Statistically, Pitt is among the elite teams in the Big East defensively as well, ranking second in the league in scoring defense (20.0 ppg), total defense (323.9 ypg), and rushing defense (108.4 ypg).
Most impressive, however, is the fact that Pitt's defense leads the country in sacks, with 44.
Panther defensive end Greg Romeus leads the way with eight quarterback takedowns, while former UNC recruiting target, defensive tackle Myles Caragein, joins teammate Adam Gunn, Pitt's starting middle linebacker, to tie for second on the team with five sacks.
Quite simply, this is an area that could make or break the game for Carolina offensively.
"Clearly Pitt's defense is extremely good. They're big and physical in the defensive line. They lead the nation in sacks," said Coach Davis. "They can put the pressure on the quarterback, and subsequently the percentage of completions against them is not very good. You don't get an awful lot of big plays because you don't get a chance to hang onto the ball for very long."
It will be essential for UNC's offensive front five, along with the Tar Heel running backs, to provide ample protection for quarterback T.J. Yates as he attempts to pick out holes in the Pittsburgh secondary.
"It (Pitt's sack totals) is something that jumps out at you when you hear about them, but I'm very confident," said Yates.
"They're definitely a very athletic front four and they like to get after the quarterback," said offensive tackle Kyle Jolly, who will be playing his final UNC game on Saturday.
"It will be tough (to block them)," said running back Ryan Houston. "I feel I'm a great pass blocker, but I feel like we've got to run the ball and try to make it balanced and make them play some pass defense, so we can get some runs and get T.J. some time (to throw)."

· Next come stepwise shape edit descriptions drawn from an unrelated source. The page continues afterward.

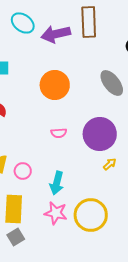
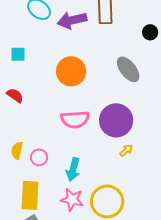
pink semicircle: (59, 133) -> (75, 119), size x1.8

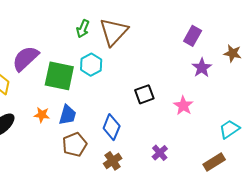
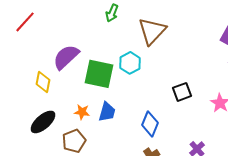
green arrow: (83, 29) -> (112, 13), moved
brown pentagon: (75, 145) -> (74, 141), moved

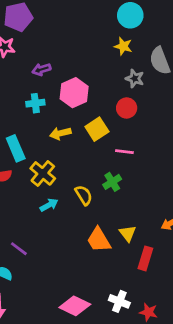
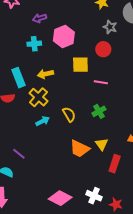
yellow square: (97, 129) -> (80, 65), turned 30
yellow arrow: (60, 133) -> (45, 74), moved
green cross: (112, 182) -> (99, 111), moved
orange trapezoid: (99, 240) -> (80, 149), turned -35

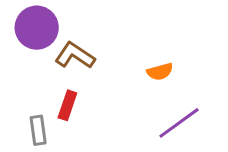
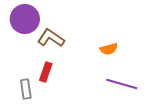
purple line: (179, 123) -> (122, 84), turned 52

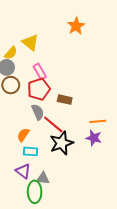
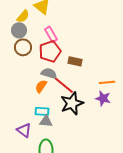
gray semicircle: (38, 112) -> (49, 73), turned -49
orange semicircle: (23, 135) -> (41, 86), moved
purple triangle: (23, 171) -> (24, 130), moved
gray triangle: (43, 178) -> (46, 121), moved

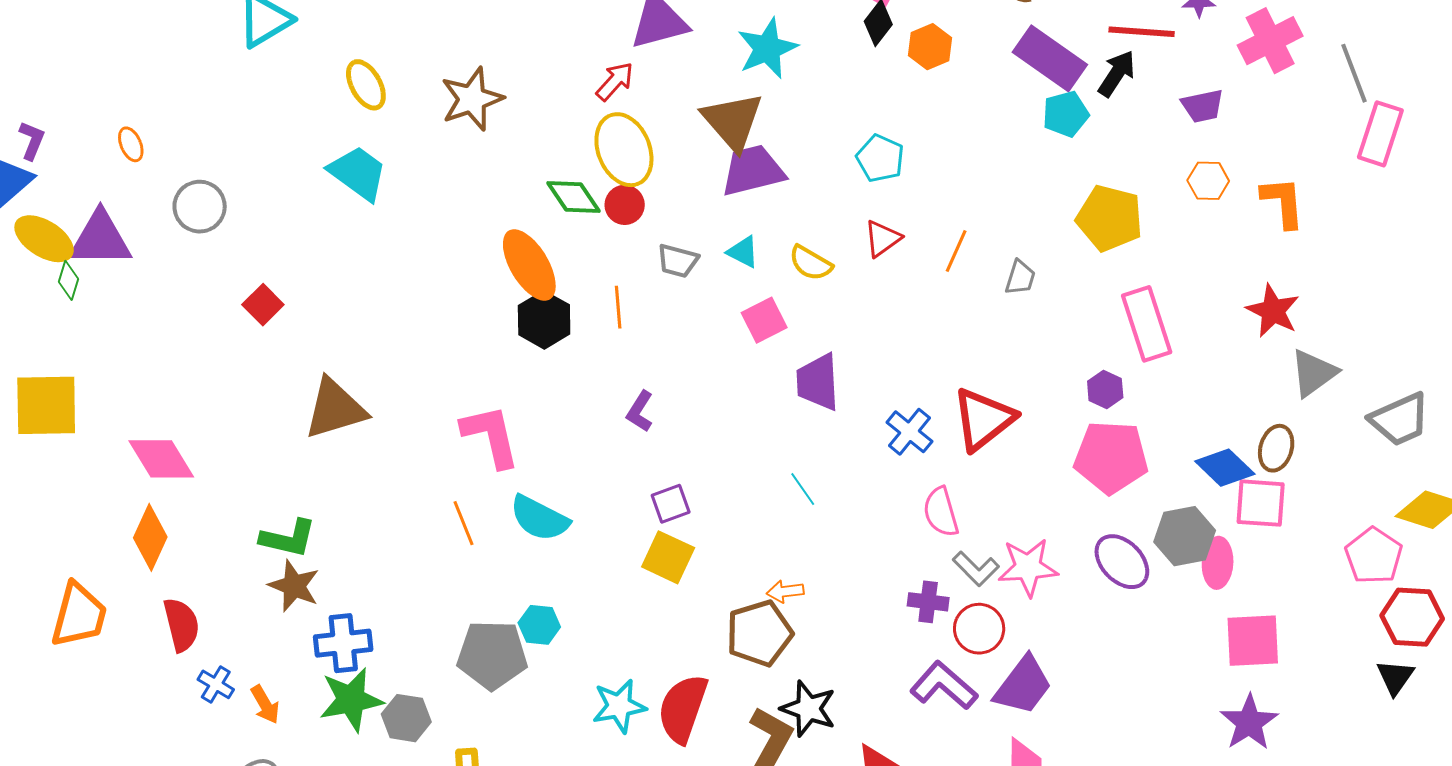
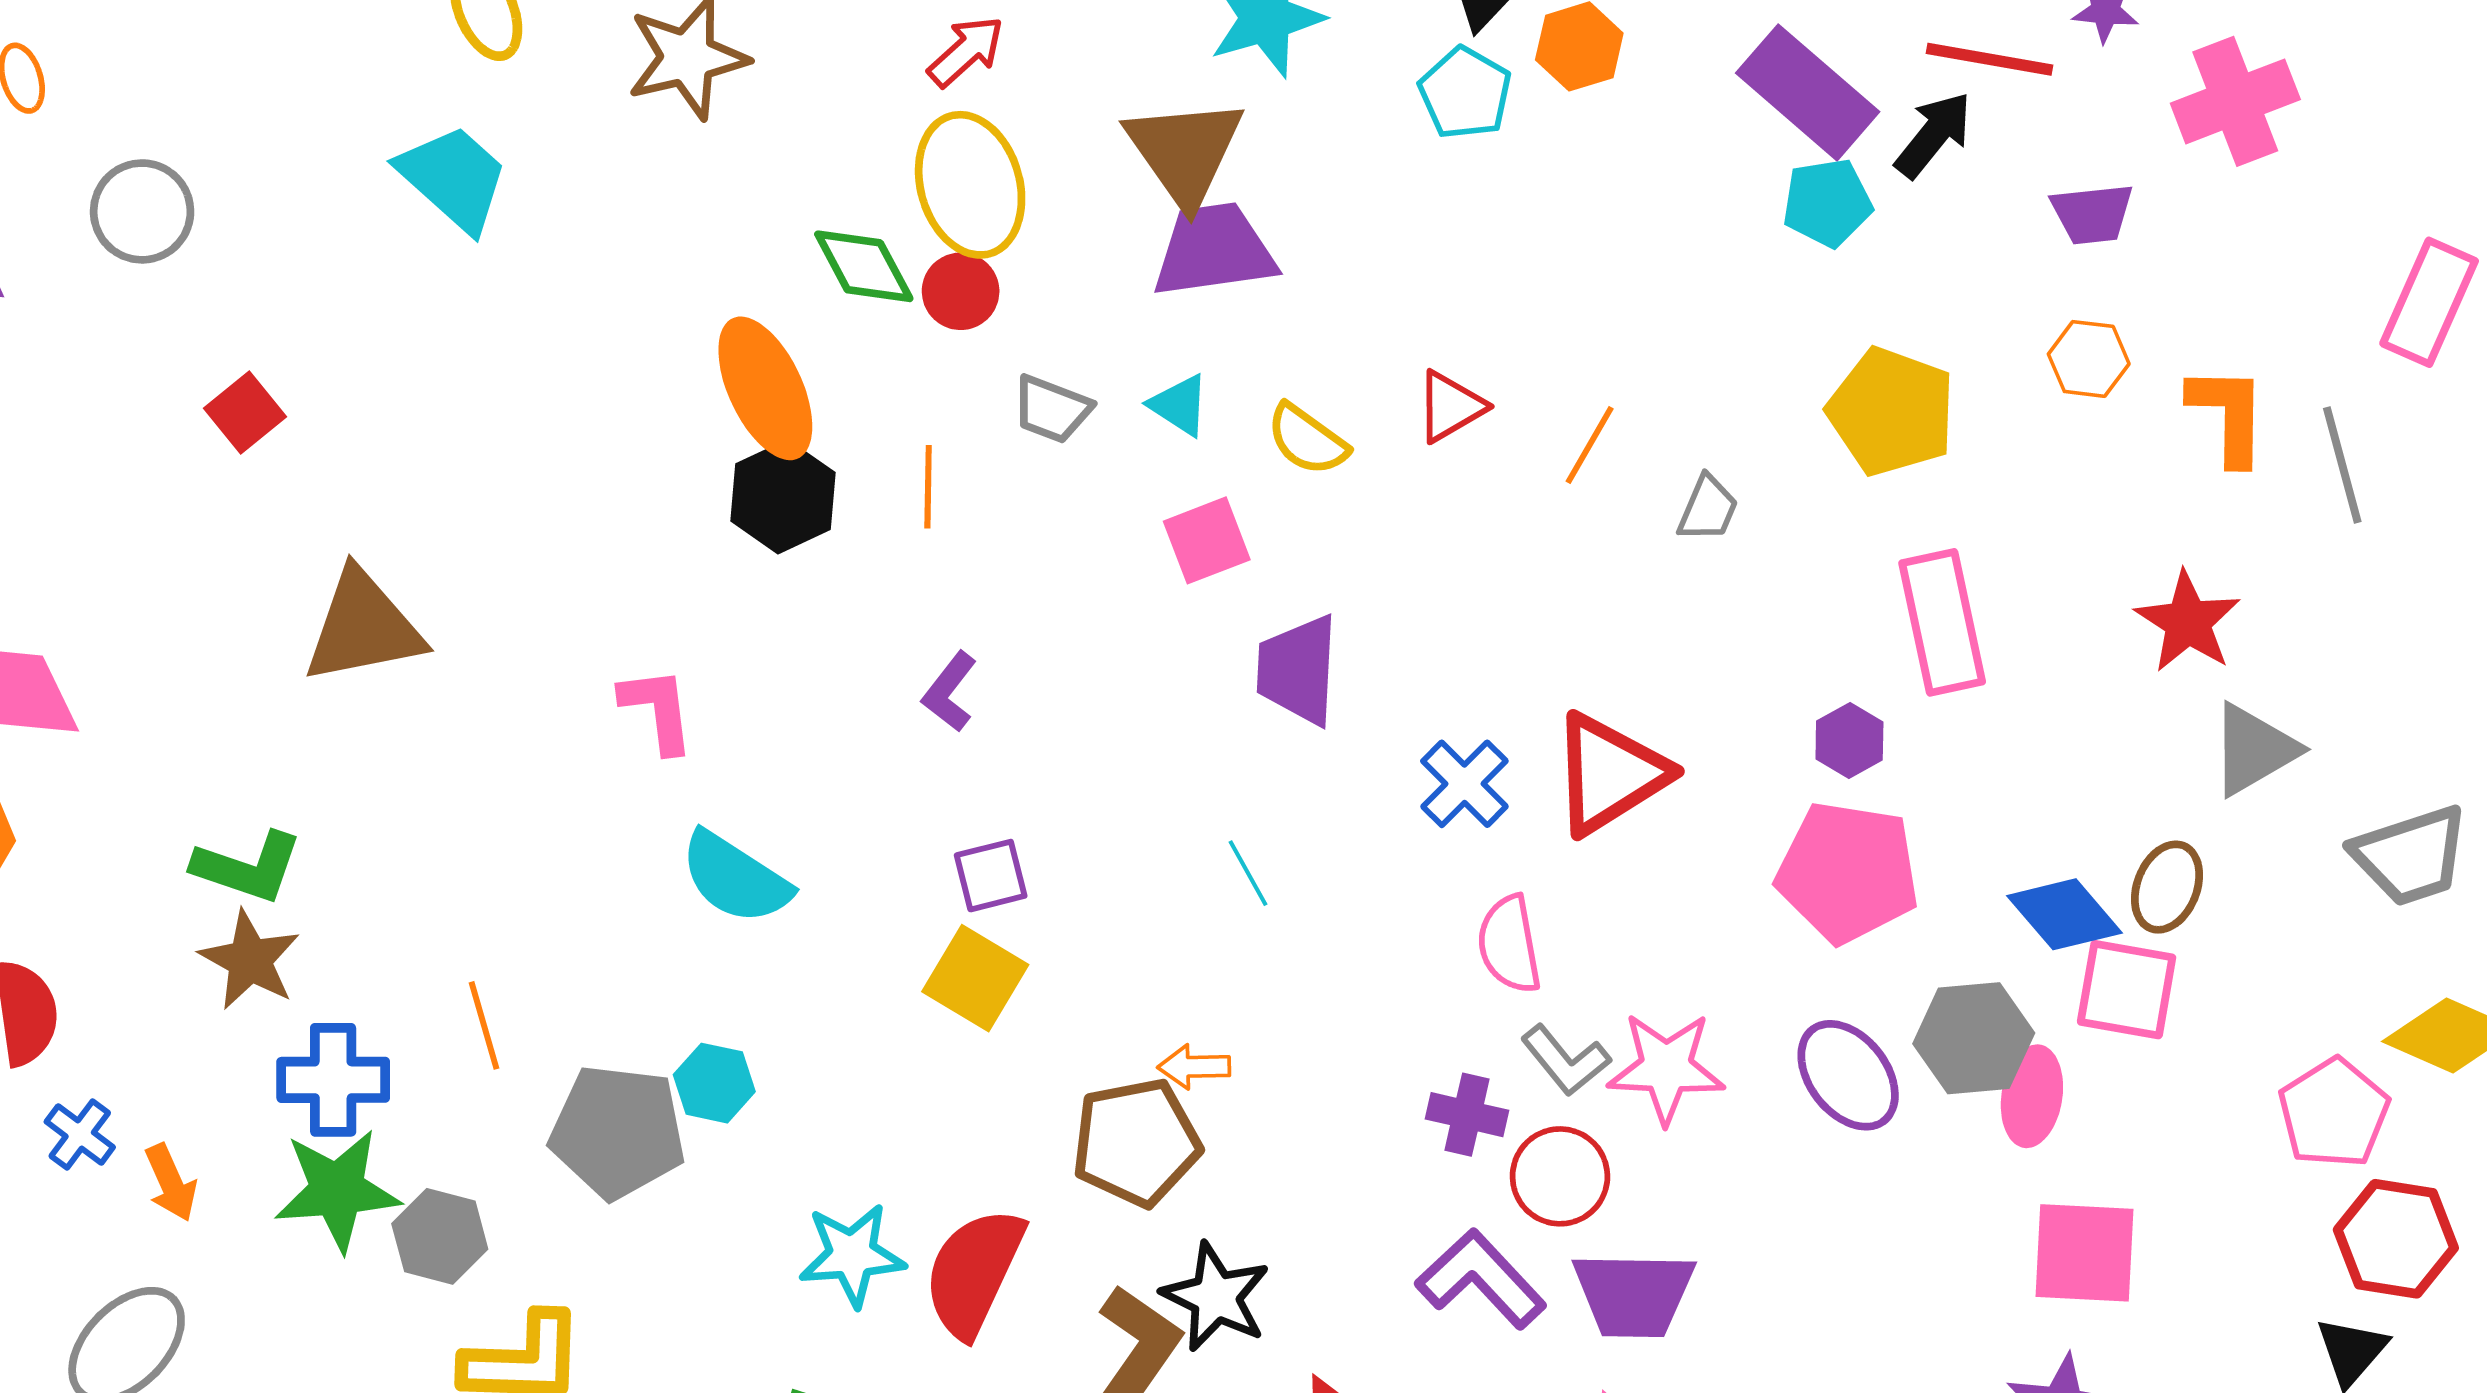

"Our offensive line has been playing very, very well coming into the last part of the season," added Yates. "We've gotten everybody back healthy and everybody working together, so I'm very confident going into this game that the offensive line will protect well."
"I think we definitely have (made strides offensively), especially if you look at the offense from the first half of the season compared to the second half. I feel like we've done just a lot better as an entire offense, really," added Jolly.
While clearly Pitt is going to bring a tremendous challenge to the Tar Heels, UNC figures to have a considerable advantage in terms of the crowd's favoritism, and they are also familiar with this particular bowl game, having played in it a year ago.
The Tar Heels rose to the occasion in October and November to beat ranked ACC rivals Virginia Tech and Miami, and they're now looking to get another win over a ranked opponent while sending the seniors out in style with one last victory.
"We've got our work cut out for us, but we're definitely looking forward to the show. It should be a good matchup," said Burney.